Deshmukh earlier offered to resign and he reiterated his decision before Congress president Sonia Gandhi, Antony said in New Delhi.

“Discussions are going on. As soon as we will arrive on a decision, we will let the media know,” said the defence minister.

Congress sources, however, hinted that a decision on Deshmukh’s successor would by taken by Wednesday or Thursday morning.

Following the Mumbai terrorist attack last week that claimed 183 lives, union Home Minister Shivraj Patil and Maharashtra Home Minister R.R. Patil have stepped down.

As Deshmukh’s replacement, the names of Maharashtra Industries Minister Ashok Chavan, central Power Minister Sushil Kumar Shinde, Minister of State in the Prime Minister’s Office (PMO) Prithviraj Chavan and intransigent revenue minister Narayan Rane, were considered in the meeting.

The problem, however, arose because of the reported reluctance on part of the central ministers to take up the assignment in the troubled situation with elections to the state assembly due next year amid hostile popular sentiment towards Maharashtra’s ruling Democratic Front of the Congress and the Nationalist Congress Party (NCP).

With both parties keen on Shinde, a Dalit leader, as next chief minister, efforts would be made to persuade him to take up the challenge as he had done in 2003 – replacing Deshmukh that time too – to ensure the Congress victory in the 2004 elections, the sources said.

Shinde’s grouse is that the party refused to make him chief minister after the elections.

NCP state unit chief Arun Gujarati, however, told IANS that his party was not opposed to Ashok Chavan “or anybody else” for that matter, and that it was wholly up to the Congress to choose Deshmukh’s successor.

While the NCP made known its opposition to Rane and Prithiviraj Chavan through an influential central minister of that party without communicating the name of an acceptable candidate, it also forced postponement of a scheduled meeting between leaders of the two parties in the national capital on the plea that the Congress should first decide on Deshmukh’s successor, the sources said.

The Congress-NCP meeting in Delhi was scheduled to discuss the composition of the Maharashtra cabinet under the new cabinet after Deputy Chief Minister R.R. Patil, who held the home portfolio, resigned.
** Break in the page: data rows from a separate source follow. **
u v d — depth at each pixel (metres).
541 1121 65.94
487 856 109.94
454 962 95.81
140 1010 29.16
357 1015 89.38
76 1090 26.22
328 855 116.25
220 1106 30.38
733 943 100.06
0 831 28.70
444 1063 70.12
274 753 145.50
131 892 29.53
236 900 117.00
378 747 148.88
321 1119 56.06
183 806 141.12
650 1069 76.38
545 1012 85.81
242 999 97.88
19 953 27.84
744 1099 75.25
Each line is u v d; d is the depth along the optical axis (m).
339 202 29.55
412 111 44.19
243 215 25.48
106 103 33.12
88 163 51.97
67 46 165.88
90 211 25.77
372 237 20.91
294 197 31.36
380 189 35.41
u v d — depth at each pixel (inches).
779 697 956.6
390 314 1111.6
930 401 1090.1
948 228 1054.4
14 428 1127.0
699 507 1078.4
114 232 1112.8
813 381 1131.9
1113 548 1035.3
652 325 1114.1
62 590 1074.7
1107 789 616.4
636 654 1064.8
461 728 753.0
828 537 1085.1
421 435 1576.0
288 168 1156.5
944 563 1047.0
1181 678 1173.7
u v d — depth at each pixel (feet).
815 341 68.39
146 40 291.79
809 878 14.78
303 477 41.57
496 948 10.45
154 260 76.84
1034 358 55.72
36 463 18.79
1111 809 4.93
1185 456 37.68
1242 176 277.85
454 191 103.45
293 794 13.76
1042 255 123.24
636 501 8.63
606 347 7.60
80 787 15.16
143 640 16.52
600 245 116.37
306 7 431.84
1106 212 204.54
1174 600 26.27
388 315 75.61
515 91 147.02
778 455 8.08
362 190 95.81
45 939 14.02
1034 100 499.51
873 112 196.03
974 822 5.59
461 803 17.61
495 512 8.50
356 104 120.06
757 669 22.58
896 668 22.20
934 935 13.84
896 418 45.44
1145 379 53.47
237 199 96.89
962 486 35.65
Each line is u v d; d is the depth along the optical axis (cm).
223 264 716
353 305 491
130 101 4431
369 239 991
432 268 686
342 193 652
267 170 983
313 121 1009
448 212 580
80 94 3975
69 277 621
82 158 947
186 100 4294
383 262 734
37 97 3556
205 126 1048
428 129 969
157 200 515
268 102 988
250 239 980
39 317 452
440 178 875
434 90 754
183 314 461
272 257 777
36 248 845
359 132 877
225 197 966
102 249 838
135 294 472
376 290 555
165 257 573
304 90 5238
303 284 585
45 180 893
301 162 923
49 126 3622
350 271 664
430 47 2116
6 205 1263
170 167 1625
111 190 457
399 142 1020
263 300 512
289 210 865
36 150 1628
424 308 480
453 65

Three posts from NCP quota are lying vacant.

The NCP took a position that it could decide on the new deputy chief minister and home minister only after knowing about the Congress decision on Deshmukh’s offer to resign and choice of his successor, a well informed party source told IANS.

It was precisely in view of the developments – or stalemate – in New Delhi that the NCP legislators resolved at their meeting in Mumbai to leave the decision on the names of new deputy chief minister and home minister to their leader Sharad Pawar.

The sources, however, indicated that the party has decided to give the home portfolio to Finance Minister Jayant Patil, induct Gujarati in his place and bestow the post of deputy chief minister on Transport Minister Chhagan Bhujbal, who was home minister earlier.